Letter to the Editor: Economic Disparity Feeds Education Gap

Letter to the Editor

I am very encouraged by the number of excellent articles and opinion pieces in the Jacket this year, which have questioned the status quo at BHS! In particular, as a math teacher, I applaud “BHS Math Must Support Black Students” (Holden Elias, 2/11/22). Elias presents data showing that in BUSD, Black students are far behind white students as early as second grade. Elias goes on to say that for reasons of equity, Advanced Math, at least in 9th grade, must be eliminated. The Math Department is nearly unanimous in agreement, and although we were very disappointed by the Board’s recent decision to keep it going, we have not given up the fight!

The only way in which this article falls short is that like the vast majority of similar articles deploring educational inequality, it implies that the enormously unequal outcomes are the fault of the public school system, and that resources exist whereby equal opportunity could be achieved. In fact, for at least a couple decades we have known that the terrible economic inequality in this county (especially dramatic in Berkeley) is by far the largest factor in unequal educational outcomes. Kids coming from families with more money have better health care, better homes in better neighborhoods, better technology, better access to extracurriculars, access to private tutors, more family members with a good knowledge of math, etc. 

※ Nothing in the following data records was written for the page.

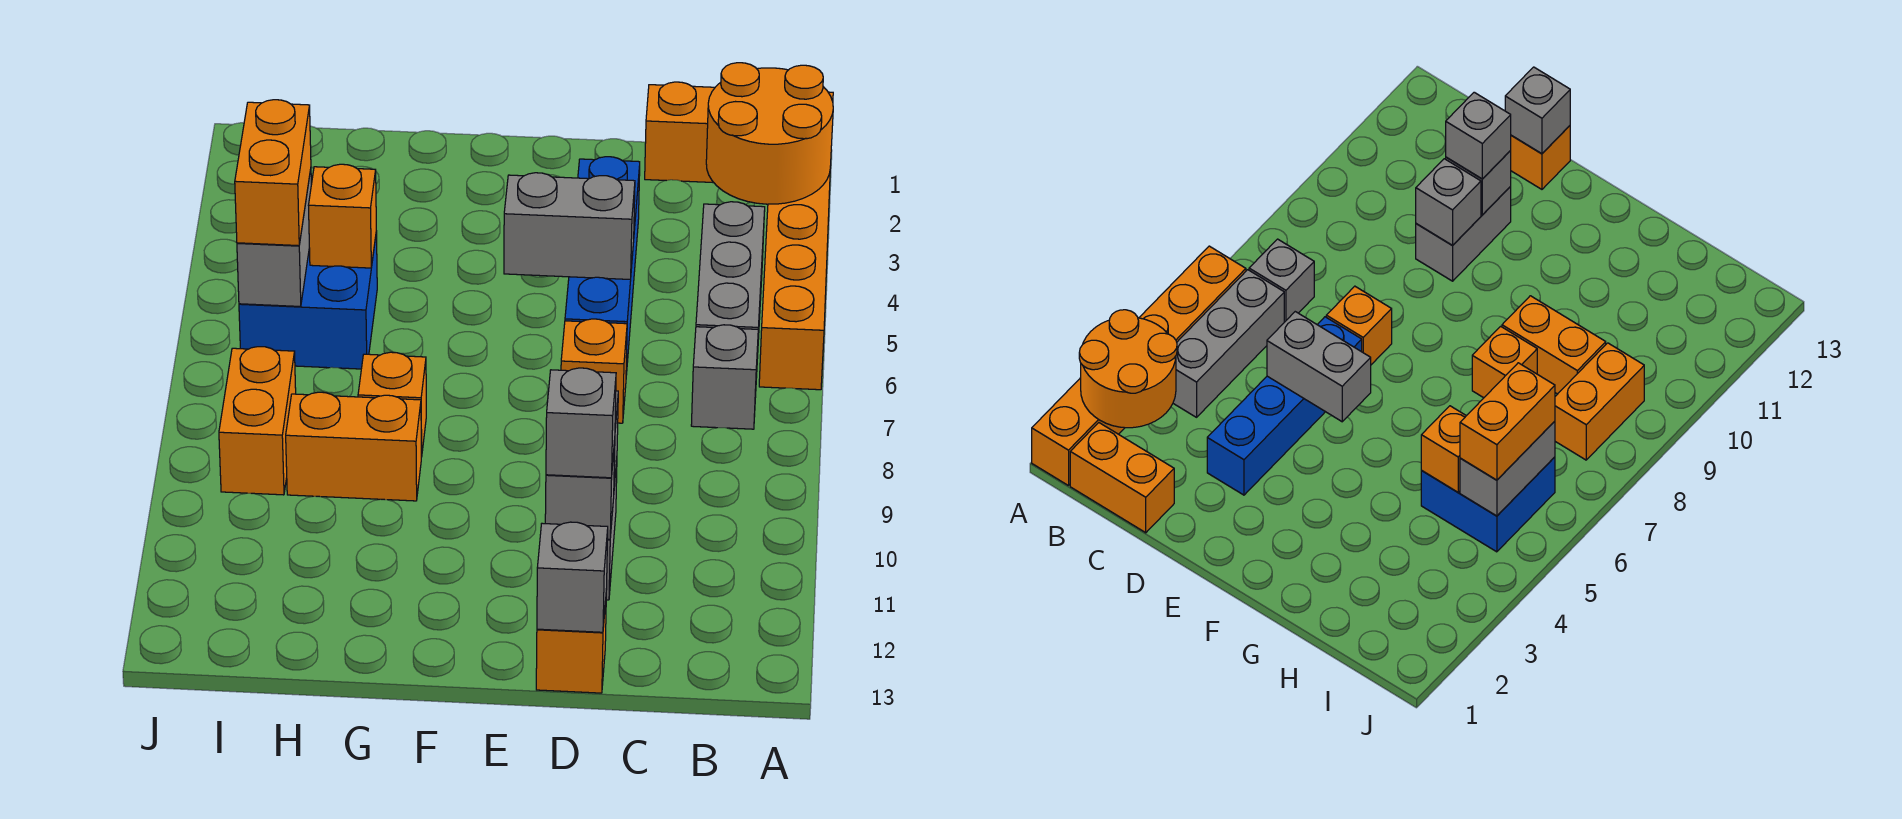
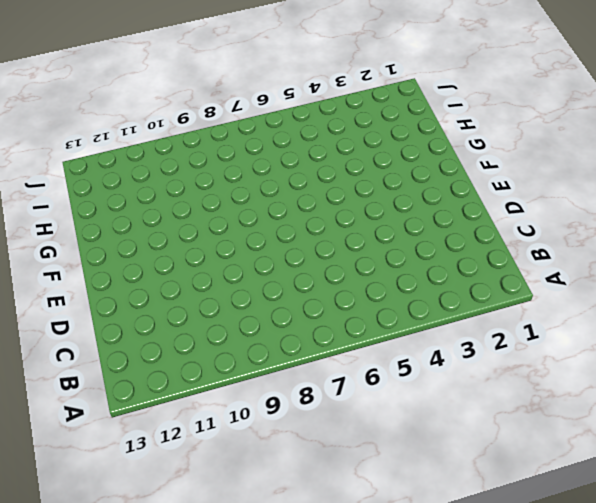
none -> orange 1x6 brick [759,92,833,390]
none -> orange 1x2 brick [645,82,715,183]
none -> grey 1x3 brick [696,202,765,378]

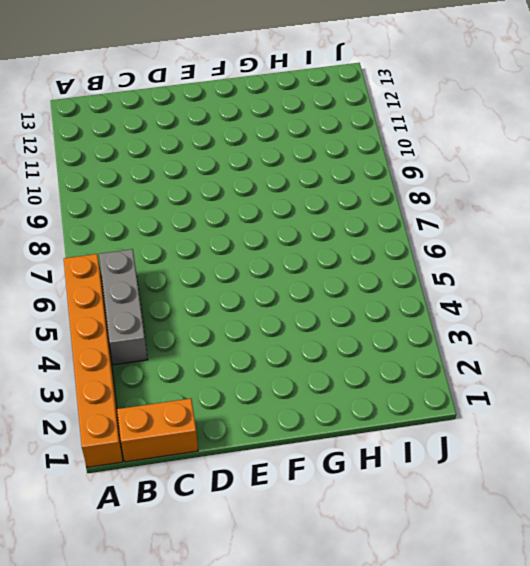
none -> grey 1x1 brick [691,325,758,429]
none -> blue 1x4 brick [565,157,640,375]
none -> orange 1x1 brick [561,319,627,423]

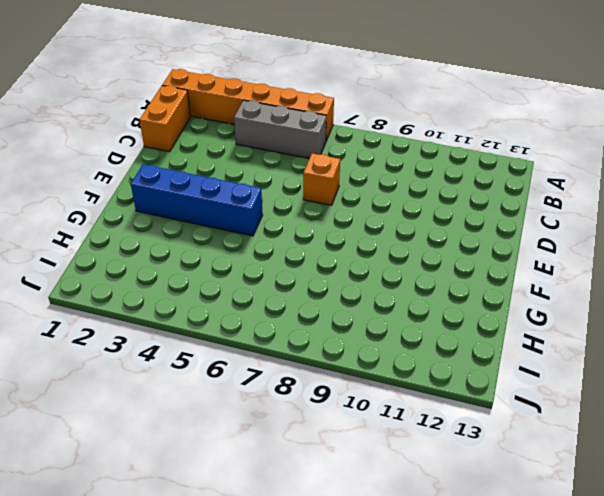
blue 1x4 brick [131,164,263,236] -> blue 1x4 brick moved to [565,157,640,375]
none -> grey 1x1 brick [691,325,758,429]
none -> grey 1x2 brick [1416,187,1511,281]
none -> orange 1x1 brick [536,589,607,693]

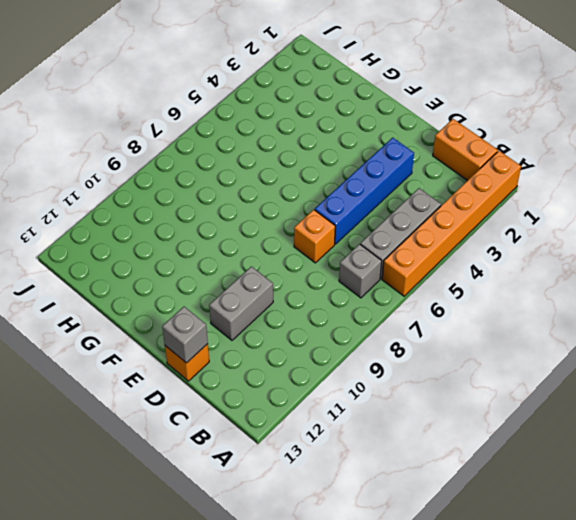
none -> orange 1x1 brick [358,352,426,457]
none -> orange 1x2 brick [286,392,421,501]
none -> blue 2x2 brick [239,231,377,369]

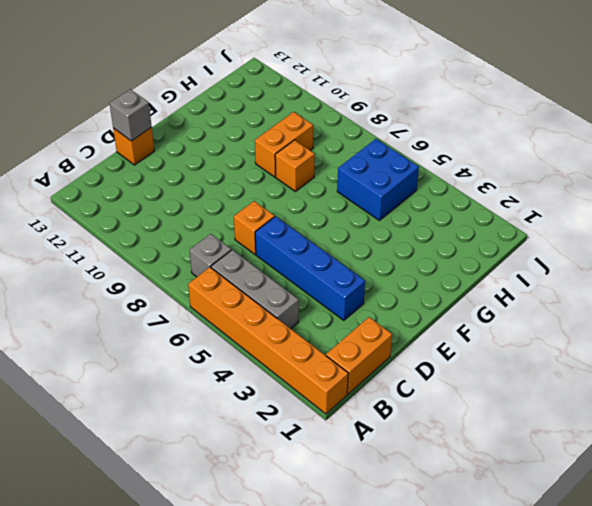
none -> grey 1x2 brick [1416,187,1511,281]
none -> orange 1x2 brick [219,347,296,495]
none -> orange 2x2 round brick [706,63,833,204]

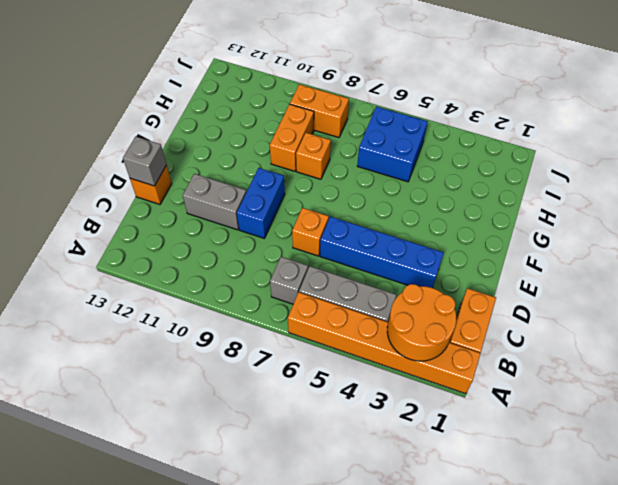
blue 1x2 brick [237,168,285,238] -> none
none -> grey 1x2 brick [504,173,635,280]
none -> grey 1x1 brick [1416,159,1481,246]
none -> grey 1x1 brick [545,441,615,539]

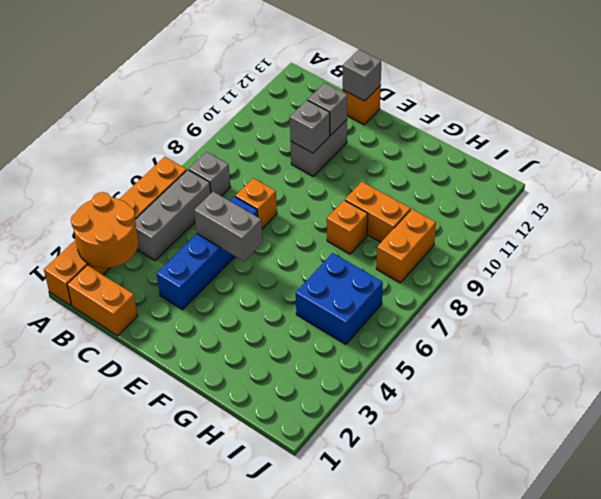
none -> orange 1x1 brick [309,164,376,268]
none -> grey 1x2 brick [237,170,311,307]
none -> grey 1x1 brick [546,368,616,478]

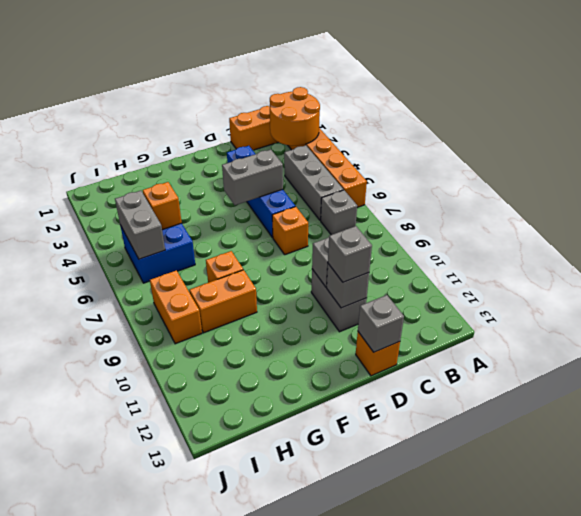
none -> orange 1x2 brick [235,100,311,246]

Furthermore, poverty and the stress it puts on families actually inhibits the development of executive function in a young child, the foundation for good student skills. The gap Elias describes at second grade – that gap is already huge when children enter kindergarten. When we ignore or deny the impact of socioeconomic inequality, when we only blame public schools, we effectively ensure that the axiom of corporate profits over people will not be challenged, and we thereby doom an ever-increasing proportion of children to a lack of opportunity. This was Dr. King’s conclusion in his final years, when he called for the eradication of poverty as the primary goal for the civil rights movement. 

I hope that in the near future, students and staff can come together to protest economic inequality which damages us all.